* **What you need to do**
Beginning with the line that contains "wrist: (106, 311)" in the material below, print each line exactly until the line that contains "middle tip: (430, 258)" has been printed, then stop.

* **Given data**
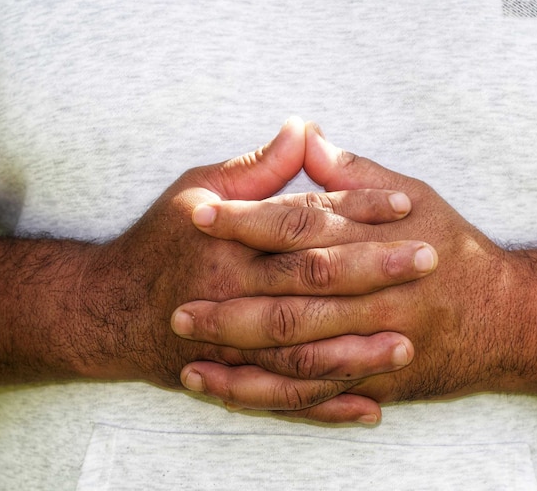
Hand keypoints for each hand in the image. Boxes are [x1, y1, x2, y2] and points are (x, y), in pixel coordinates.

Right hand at [79, 119, 434, 421]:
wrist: (106, 311)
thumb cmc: (160, 242)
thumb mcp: (196, 190)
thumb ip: (255, 167)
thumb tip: (303, 127)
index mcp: (227, 240)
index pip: (303, 219)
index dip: (355, 208)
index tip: (404, 202)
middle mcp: (231, 291)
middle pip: (314, 279)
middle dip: (375, 269)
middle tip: (430, 258)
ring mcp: (231, 344)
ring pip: (305, 350)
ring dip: (360, 348)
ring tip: (410, 341)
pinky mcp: (232, 378)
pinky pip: (284, 399)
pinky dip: (327, 407)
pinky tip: (371, 408)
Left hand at [177, 123, 519, 417]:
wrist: (510, 319)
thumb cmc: (458, 252)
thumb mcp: (418, 198)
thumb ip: (356, 175)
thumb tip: (307, 135)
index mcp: (378, 242)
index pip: (301, 225)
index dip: (247, 219)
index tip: (199, 213)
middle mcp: (377, 297)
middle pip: (292, 297)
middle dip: (231, 302)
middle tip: (177, 303)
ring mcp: (377, 344)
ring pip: (298, 356)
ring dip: (241, 358)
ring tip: (188, 355)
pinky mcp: (378, 380)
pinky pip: (317, 395)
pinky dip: (270, 398)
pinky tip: (228, 392)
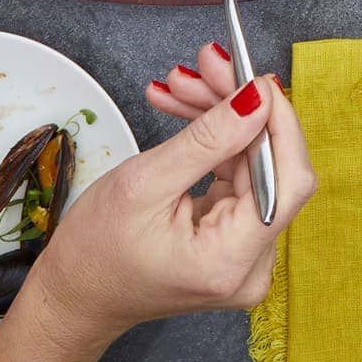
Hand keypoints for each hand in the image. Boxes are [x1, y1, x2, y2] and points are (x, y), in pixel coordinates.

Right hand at [18, 46, 316, 346]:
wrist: (72, 298)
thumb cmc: (93, 254)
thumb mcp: (143, 185)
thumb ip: (207, 140)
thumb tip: (259, 97)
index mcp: (231, 261)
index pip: (289, 182)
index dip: (280, 123)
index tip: (254, 78)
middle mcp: (250, 263)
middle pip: (268, 166)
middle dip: (238, 107)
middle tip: (205, 63)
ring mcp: (244, 252)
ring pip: (250, 161)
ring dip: (220, 116)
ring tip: (181, 82)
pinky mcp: (233, 237)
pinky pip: (235, 173)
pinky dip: (213, 140)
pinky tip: (186, 107)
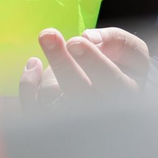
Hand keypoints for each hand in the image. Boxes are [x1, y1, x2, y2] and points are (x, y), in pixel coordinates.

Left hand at [19, 27, 149, 111]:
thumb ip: (115, 40)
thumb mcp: (129, 50)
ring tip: (51, 43)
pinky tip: (34, 63)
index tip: (75, 41)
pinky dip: (28, 85)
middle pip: (79, 93)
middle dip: (61, 62)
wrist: (112, 91)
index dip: (91, 61)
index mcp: (126, 94)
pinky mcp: (52, 123)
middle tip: (48, 34)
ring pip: (54, 99)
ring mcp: (76, 121)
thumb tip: (89, 38)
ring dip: (47, 70)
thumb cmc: (121, 66)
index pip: (110, 82)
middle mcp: (102, 114)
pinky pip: (33, 109)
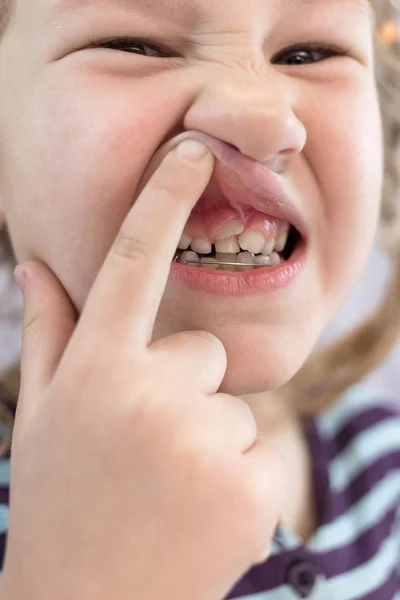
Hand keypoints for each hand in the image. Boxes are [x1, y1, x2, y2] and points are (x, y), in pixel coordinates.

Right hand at [1, 139, 286, 599]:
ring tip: (165, 488)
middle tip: (146, 448)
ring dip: (206, 438)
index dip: (163, 199)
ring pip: (232, 404)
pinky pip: (258, 450)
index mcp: (96, 370)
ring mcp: (204, 441)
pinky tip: (195, 515)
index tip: (191, 150)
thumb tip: (36, 264)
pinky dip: (233, 478)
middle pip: (202, 351)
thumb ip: (49, 334)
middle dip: (181, 389)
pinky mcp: (251, 486)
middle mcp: (150, 393)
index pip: (133, 263)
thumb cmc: (61, 503)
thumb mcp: (42, 416)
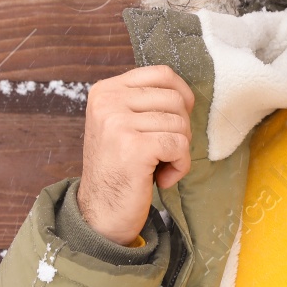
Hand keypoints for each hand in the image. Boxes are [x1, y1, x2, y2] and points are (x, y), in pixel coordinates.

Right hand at [76, 65, 195, 244]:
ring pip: (180, 124)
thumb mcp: (123, 124)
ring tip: (158, 166)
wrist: (101, 212)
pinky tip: (161, 178)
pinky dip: (180, 166)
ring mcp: (118, 123)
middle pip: (175, 99)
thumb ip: (144, 104)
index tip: (177, 119)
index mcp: (106, 91)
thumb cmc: (119, 169)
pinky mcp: (134, 147)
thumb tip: (185, 94)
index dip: (181, 96)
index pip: (161, 73)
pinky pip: (179, 146)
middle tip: (163, 152)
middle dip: (180, 128)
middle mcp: (108, 102)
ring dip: (179, 151)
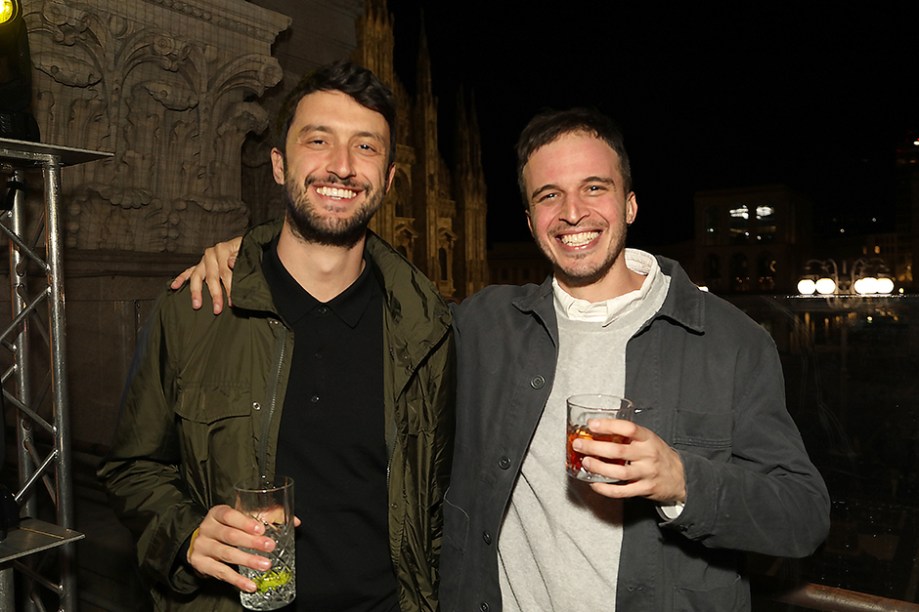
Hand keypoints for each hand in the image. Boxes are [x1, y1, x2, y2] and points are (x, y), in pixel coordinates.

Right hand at [170, 236, 242, 313]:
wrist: (246, 243)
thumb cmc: (246, 249)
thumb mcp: (247, 250)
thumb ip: (239, 257)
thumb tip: (231, 263)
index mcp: (223, 249)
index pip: (225, 272)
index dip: (229, 288)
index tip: (231, 301)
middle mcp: (211, 254)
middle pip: (211, 277)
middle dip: (215, 294)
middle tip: (217, 309)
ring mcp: (204, 260)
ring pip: (197, 276)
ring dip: (196, 291)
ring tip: (196, 304)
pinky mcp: (200, 264)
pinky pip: (188, 272)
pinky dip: (181, 279)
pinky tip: (174, 286)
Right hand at [186, 505, 300, 592]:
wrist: (197, 542)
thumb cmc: (226, 527)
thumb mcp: (240, 517)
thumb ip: (267, 516)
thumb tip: (296, 522)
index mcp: (217, 513)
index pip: (229, 515)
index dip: (245, 523)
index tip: (261, 529)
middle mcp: (207, 529)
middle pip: (230, 536)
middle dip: (251, 542)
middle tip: (270, 547)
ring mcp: (202, 547)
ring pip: (226, 554)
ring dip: (248, 560)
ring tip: (265, 565)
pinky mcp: (201, 564)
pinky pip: (221, 573)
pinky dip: (237, 580)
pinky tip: (250, 585)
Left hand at [573, 418, 685, 502]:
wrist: (680, 476)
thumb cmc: (658, 454)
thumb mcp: (648, 439)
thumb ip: (627, 435)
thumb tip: (596, 429)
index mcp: (648, 438)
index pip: (629, 428)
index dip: (609, 425)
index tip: (592, 424)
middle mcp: (648, 455)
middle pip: (619, 451)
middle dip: (595, 448)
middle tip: (579, 445)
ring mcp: (647, 473)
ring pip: (619, 472)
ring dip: (599, 468)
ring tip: (585, 462)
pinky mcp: (644, 489)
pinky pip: (622, 491)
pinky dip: (606, 489)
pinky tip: (594, 483)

* **Task result**
wrist: (106, 311)
thumb cmc: (160, 242)
thumb mcp: (196, 190)
thumb ip: (255, 167)
thumb tip: (303, 127)
index mcp: (227, 240)
index pip: (303, 219)
index dip: (355, 208)
index tip: (404, 202)
middle mcp: (231, 291)
middle pip: (314, 279)
middle dip: (375, 269)
middle tip: (430, 258)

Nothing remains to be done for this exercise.